Medication adherence – particularly with antibiotics that require frequent dosing or longer duration – is an issue worth taking into consideration with antibiotic choice.
About 10 per cent of people say that they have a penicillin allergy, usually due to the development of a skin rash that occurred while taking the drug as a child. Of these people, fewer than 10 per cent are truly allergic to penicillin.
Future treatment
A sublingually-administered vaccination for UTIs, MV140 (Uromune), has been developed.6 This contains heat-inactivated bacteria (selected strains of Escherichia coli, Klebsiella pneumoniae, Enterococcus faecalis, and Proteus vulgaris), and is administered once daily (two sprays under the tongue) for three months.

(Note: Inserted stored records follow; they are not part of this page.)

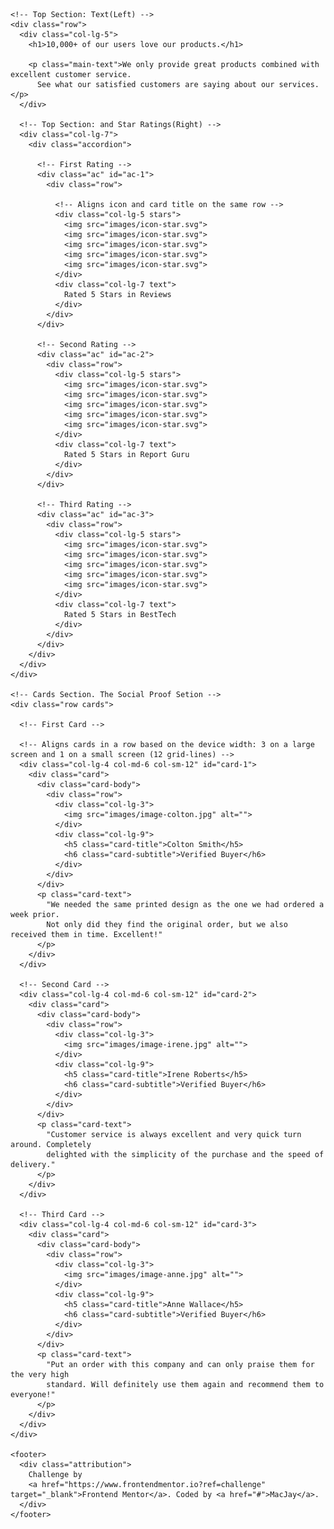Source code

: <!DOCTYPE html>
<html lang="en">

<head>
  <meta charset="UTF-8" />
  <meta name="viewport" content="width=device-width, initial-scale=1.0" />
  <!-- displays site properly based on user's device -->

  <!-- BootStrap V.5.0.1 -->
  <link href="https://cdn.jsdelivr.net/npm/bootstrap@5.0.1/dist/css/bootstrap.min.css" rel="stylesheet" integrity="sha384-+0n0xVW2eSR5OomGNYDnhzAbDsOXxcvSN1TPprVMTNDbiYZCxYbOOl7+AMvyTG2x" crossorigin="anonymous">
  <link rel="stylesheet" href="styles.css">
  <link rel="icon" type="image/png" sizes="32x32" href="./images/favicon-32x32.png" />
  <title> Social Proof Section</title>
</head>

<body>
  <div class="container-fluid">

    <!-- Top Section: Text(Left) -->
    <div class="row">
      <div class="col-lg-5">
        <h1>10,000+ of our users love our products.</h1>

        <p class="main-text">We only provide great products combined with excellent customer service.
          See what our satisfied customers are saying about our services.</p>
      </div>

      <!-- Top Section: and Star Ratings(Right) -->
      <div class="col-lg-7">
        <div class="accordion">

          <!-- First Rating -->
          <div class="ac" id="ac-1">
            <div class="row">

              <!-- Aligns icon and card title on the same row -->
              <div class="col-lg-5 stars">
                <img src="images/icon-star.svg">
                <img src="images/icon-star.svg">
                <img src="images/icon-star.svg">
                <img src="images/icon-star.svg">
                <img src="images/icon-star.svg">
              </div>
              <div class="col-lg-7 text">
                Rated 5 Stars in Reviews
              </div>
            </div>
          </div>

          <!-- Second Rating -->
          <div class="ac" id="ac-2">
            <div class="row">
              <div class="col-lg-5 stars">
                <img src="images/icon-star.svg">
                <img src="images/icon-star.svg">
                <img src="images/icon-star.svg">
                <img src="images/icon-star.svg">
                <img src="images/icon-star.svg">
              </div>
              <div class="col-lg-7 text">
                Rated 5 Stars in Report Guru
              </div>
            </div>
          </div>

          <!-- Third Rating -->
          <div class="ac" id="ac-3">
            <div class="row">
              <div class="col-lg-5 stars">
                <img src="images/icon-star.svg">
                <img src="images/icon-star.svg">
                <img src="images/icon-star.svg">
                <img src="images/icon-star.svg">
                <img src="images/icon-star.svg">
              </div>
              <div class="col-lg-7 text">
                Rated 5 Stars in BestTech
              </div>
            </div>
          </div>
        </div>
      </div>
    </div>

    <!-- Cards Section. The Social Proof Setion -->
    <div class="row cards">

      <!-- First Card -->

      <!-- Aligns cards in a row based on the device width: 3 on a large screen and 1 on a small screen (12 grid-lines) -->
      <div class="col-lg-4 col-md-6 col-sm-12" id="card-1">
        <div class="card">
          <div class="card-body">
            <div class="row">
              <div class="col-lg-3">
                <img src="images/image-colton.jpg" alt="">
              </div>
              <div class="col-lg-9">
                <h5 class="card-title">Colton Smith</h5>
                <h6 class="card-subtitle">Verified Buyer</h6>
              </div>
            </div>
          </div>
          <p class="card-text">
            "We needed the same printed design as the one we had ordered a week prior.
            Not only did they find the original order, but we also received them in time. Excellent!"
          </p>
        </div>
      </div>

      <!-- Second Card -->
      <div class="col-lg-4 col-md-6 col-sm-12" id="card-2">
        <div class="card">
          <div class="card-body">
            <div class="row">
              <div class="col-lg-3">
                <img src="images/image-irene.jpg" alt="">
              </div>
              <div class="col-lg-9">
                <h5 class="card-title">Irene Roberts</h5>
                <h6 class="card-subtitle">Verified Buyer</h6>
              </div>
            </div>
          </div>
          <p class="card-text">
            "Customer service is always excellent and very quick turn around. Completely
            delighted with the simplicity of the purchase and the speed of delivery."
          </p>
        </div>
      </div>

      <!-- Third Card -->
      <div class="col-lg-4 col-md-6 col-sm-12" id="card-3">
        <div class="card">
          <div class="card-body">
            <div class="row">
              <div class="col-lg-3">
                <img src="images/image-anne.jpg" alt="">
              </div>
              <div class="col-lg-9">
                <h5 class="card-title">Anne Wallace</h5>
                <h6 class="card-subtitle">Verified Buyer</h6>
              </div>
            </div>
          </div>
          <p class="card-text">
            "Put an order with this company and can only praise them for the very high
            standard. Will definitely use them again and recommend them to everyone!"
          </p>
        </div>
      </div>
    </div>

    <footer>
      <div class="attribution">
        Challenge by
        <a href="https://www.frontendmentor.io?ref=challenge" target="_blank">Frontend Mentor</a>. Coded by <a href="#">MacJay</a>.
      </div>
    </footer>
  </div>
  <script src="https://cdn.jsdelivr.net/npm/bootstrap@5.0.1/dist/js/bootstrap.bundle.min.js" integrity="sha384-gtEjrD/SeCtmISkJkNUaaKMoLD0//ElJ19smozuHV6z3Iehds+3Ulb9Bn9Plx0x4" crossorigin="anonymous"></script>
</body>

</html>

This stimulates production of antibodies and activates antigen-presenting dendritic cells to produce T helper (Th) 1, Th17, and IL-10, ultimately leading to anti-inflammatory T cell responses in secondary lymphoid organs, and the bladder itself.
In a study of 57 women with a history of recurrent UTIs, MV140 was associated with a 75 per cent post-vaccination reduction in UTIs over the nine-month study period.7 Another retrospective study, presented in 2024, found that 54 per cent of vaccinated people remained UTI-free nine years after vaccination, with no notable side effects.8
The vaccination, a pineapple-flavoured spray that may be provided by GPs as a three-month course, is not currently licensed by the European Medicines Agency. It is, however, available in some other countries through, eg, early access programmes, including the UK.
References
- Ackerman AL, Chai TC. The Bladder is Not Sterile: an Update on the Urinary Microbiome. Curr Bladder Dysfunct Rep. 2019;14(4):331-341. doi: 10.1007/s11884-019-00543-6.
- Health Service Executive. (2023). Recurrent UTI in adult, non-pregnant females. Available at: www.hse.ie/eng/services/list/2/gp/antibiotic-prescribing/conditions-and-treatments/urinary/recurrent-uti-in-adult-non-pregnant-females/.
- Cooper TE, Teng C, Howell M, et al. D-mannose for preventing and treating urinary tract infections. Cochrane Database Syst Rev. 2022 Aug 30;8(8):CD013608. doi: 10.1002/14651858.CD013608.pub2.
- Chwa A, Kavanagh K, Linnebur SA, Fixen DR. Evaluation of methenamine for urinary tract infection prevention in older adults: A review of the evidence. Ther Adv Drug Saf. 2019 Sep 23;10:2042098619876749. doi: 10.1177/2042098619876749.
- National Institute for Health and Care Excellence. (2018). Urinary tract infection (lower): Antimicrobial prescribing. Prescribing. NICE guideline reference number: NG109. Published 31 October 2018. Available at: www.nice.org.uk/guidance/ng109.
- National Health Service. (2024). Leading research for oral UTI vaccine carried out at Royal Berkshire NHS Foundation Trust. Accessed April 1st, 2025. Available at: www.royalberkshire.nhs.uk/news/leading-research-for-oral-uti-vaccine-carried-out-at-royal-berkshire-nhs-foundation-trust.
- Nickel JC, Kelly KL, Griffin A, Elterman D, Clark-Pereira J, Doiron RC. MV140 sublingual vaccine reduces recurrent urinary tract infection in women Results from the first North American clinical experience study. Can Urol Assoc J. 2024 Feb;18(2):25-31. doi: 10.5489/cuaj.8455.
- Nickel JC, Doiron RC. An effective sublingual vaccine, MV140, safely reduces risk of recurrent urinary tract infection in women. Pathogens. 2023 Feb 21;12(3):359. doi: 10.3390/pathogens12030359.